Items 2 and 3 discredit the often misunderstood belief that China is doing more to increase its use of renewables than the United States. In fact, the U.S. is increasing its use of renewables and pulling ahead of China fast.
Here’s where the confusion is. China and the United States define renewable energy differently. China includes hydroelectric as renewable but the United States does not. An apples-to-apples comparison, both including hydroelectric, is shown above.
Six in seven units of China’s renewable energy consumption comes from hydroelectric power. Nearly half of U.S. renewables come from non-hydro sources.
This last graph shows China surpassed the United States as the world’s biggest CO2 emitter in 2007. Since then China has increased its CO2 output by 2,700 million metric tons while the U.S. has decreased its output by 800 million metric tons. China has increased its carbon dioxide emissions almost five-fold since 1990.
On the other hand, the United States CO2 emissions peaked in 2007 and have been going down since. U.S. CO2 output has nearly dropped back to its 1990 level.
China alone is responsible for a staggering 63 percent of the increase in the world’s total CO2 emissions since 2002, according to EIA records.
There isn’t any documented evidence whatsoever that China has measurably increased its use of renewables towards its 20 percent goal.

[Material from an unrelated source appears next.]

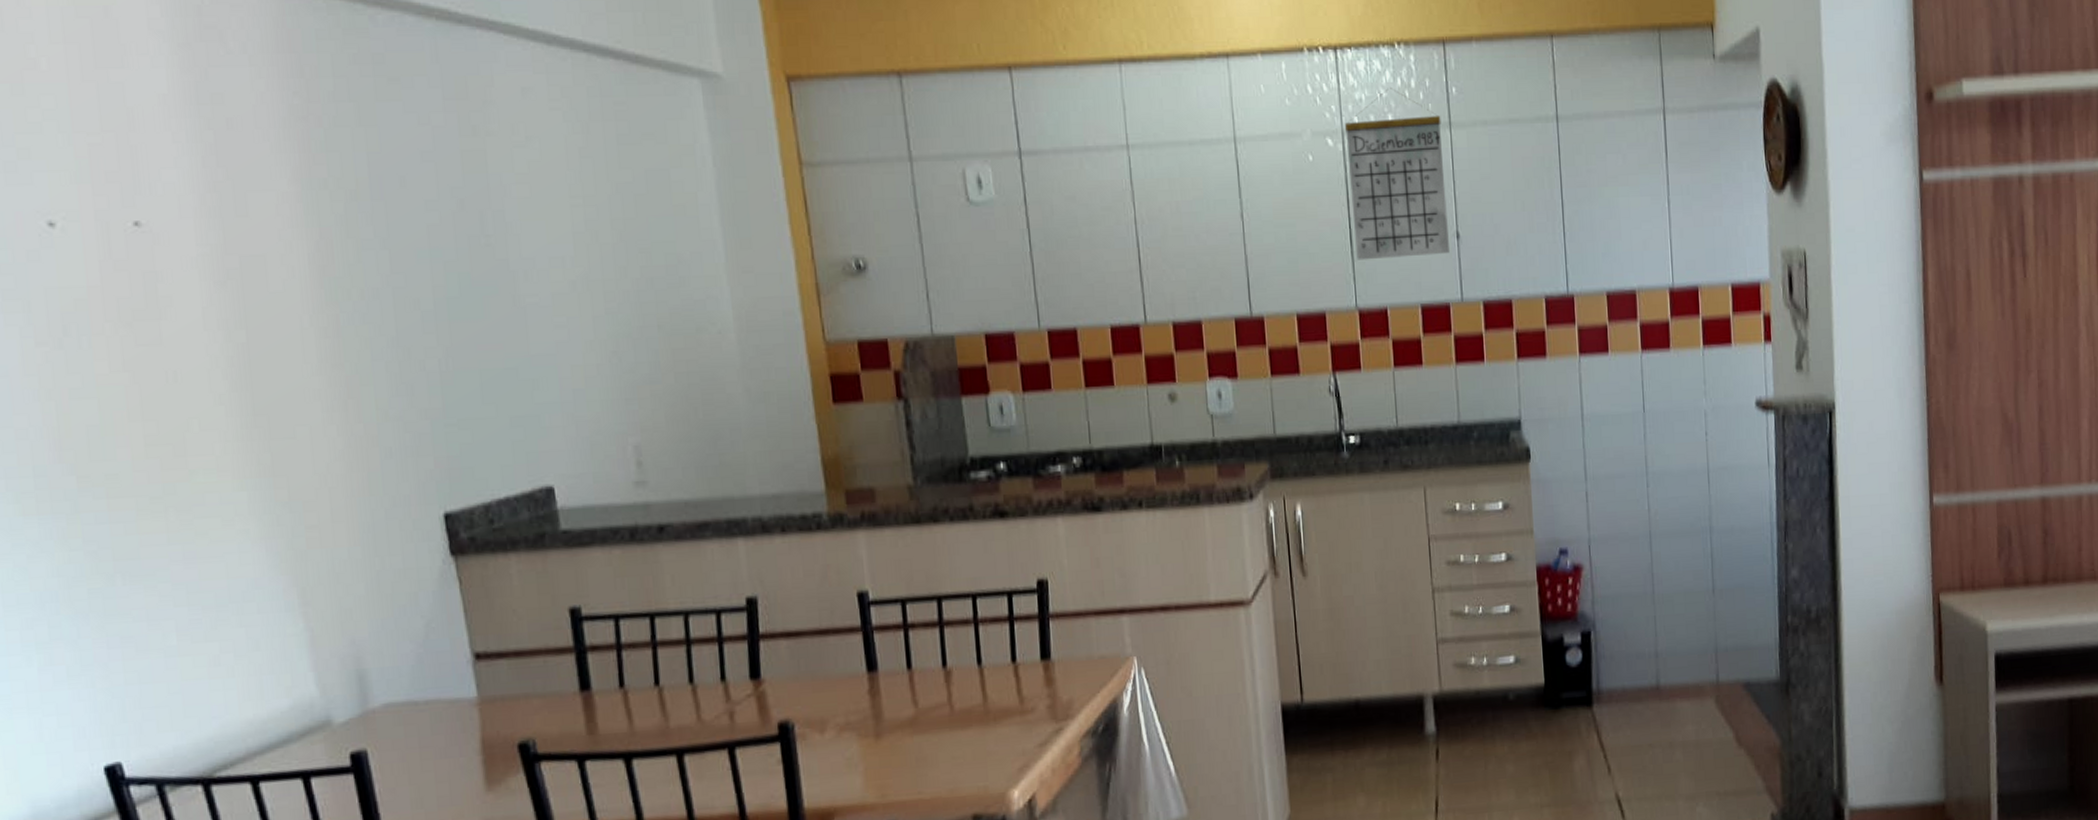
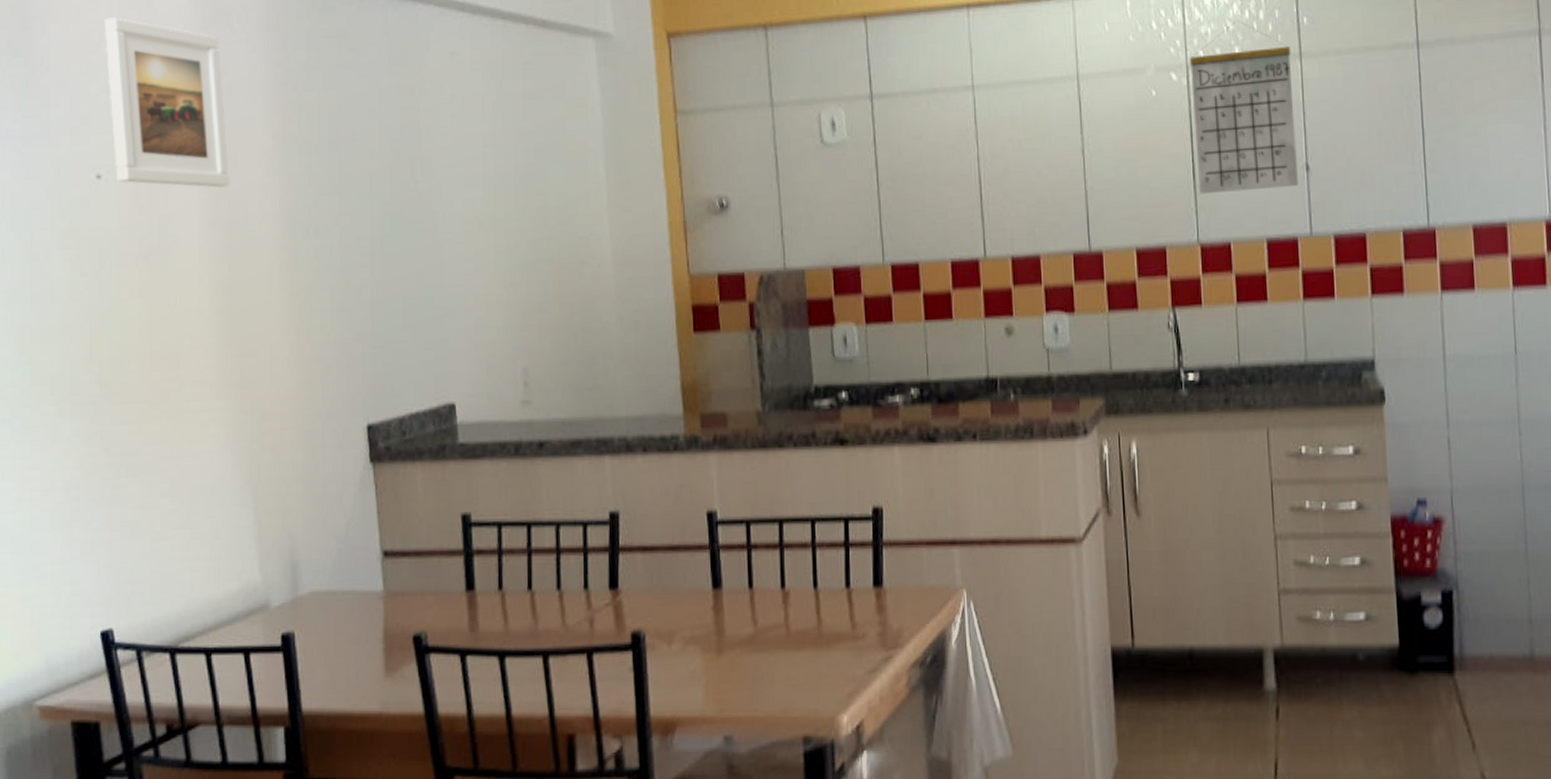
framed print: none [41,27,239,240] -> present [104,17,229,188]

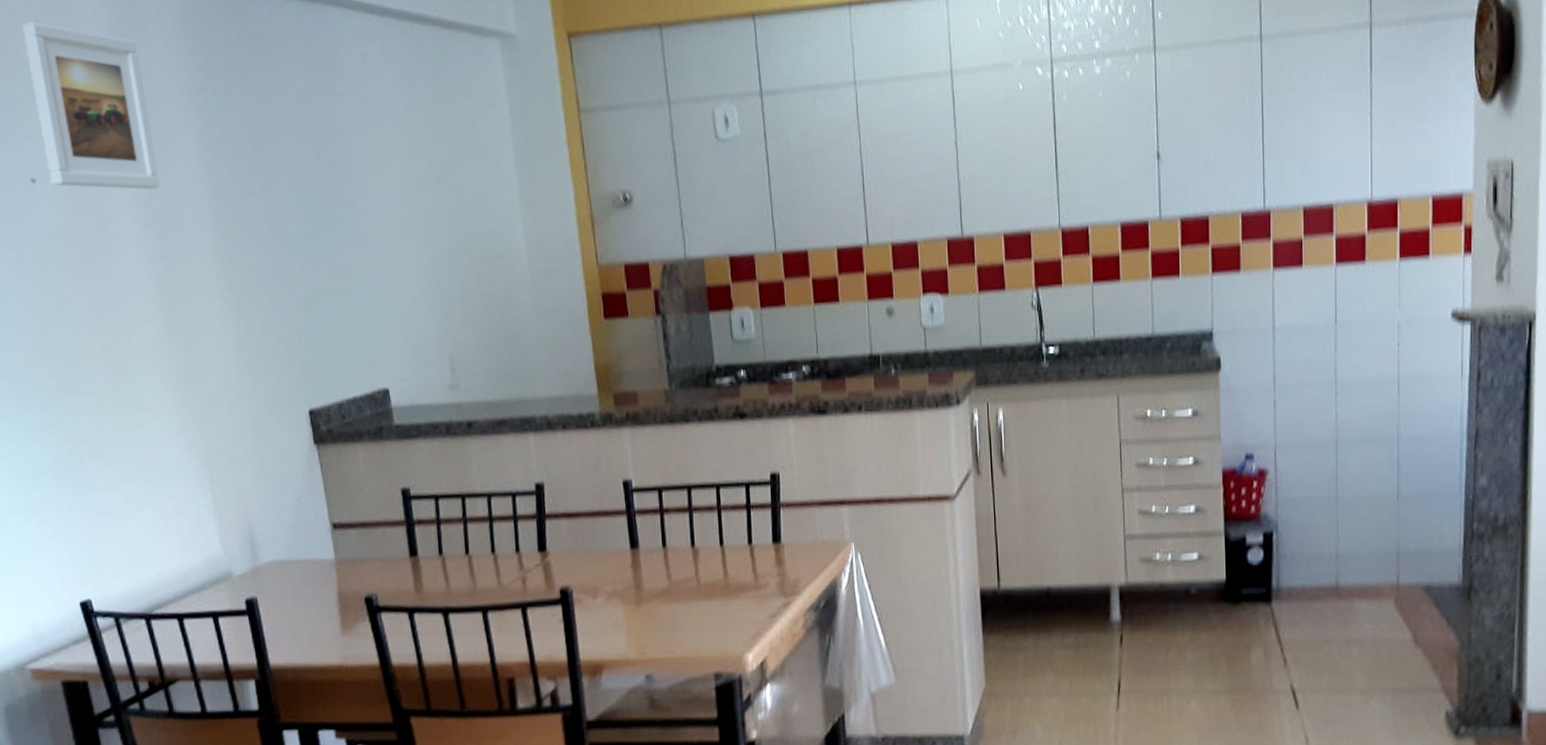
calendar: present [1190,20,1298,195] -> none [1054,16,1150,182]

There is no evidence that China’s CO2 emissions have even started slowing down yet, let alone be cut at some future time after 2030. China’s is a fingers-crossed promise, not a commitment.
The United States is increasing its use of renewable energy, reducing its CO2 output and has a well-defined climate plan to meet an announced, achievable goal. At its current pace, the U.S. could meet Obama’s announced 26-28 percent reduction even without the CPP. The United States started reducing its CO2 emissions in 2007.
The U.S. is easily on track to meet its 2009 Copenhagen commitment to reduce its emissions 4 percent below its 1990 level.
China has apparently abandoned its 2009 Copenhagen commitment to reduce carbon intensity by 40-45 percent below 2005 levels.
China already accounts for over 25 percent of global CO2 emissions. China doesn’t even set a cap on what its final CO2 peak will be. It could be anything. At its current 10-year growth rate that cap could be as high as 15 billion metric tons per year and around 40 percent of the world’s CO2 emissions.
An agreement requires both parties to set achievable goals. The United States has. China has not. The United States shows progress towards its goals. China does not.
The U.S.-China joint announcement isn’t an agreement at all. It’s a rehash of previous China promises and not worth the White House web page it is displayed on.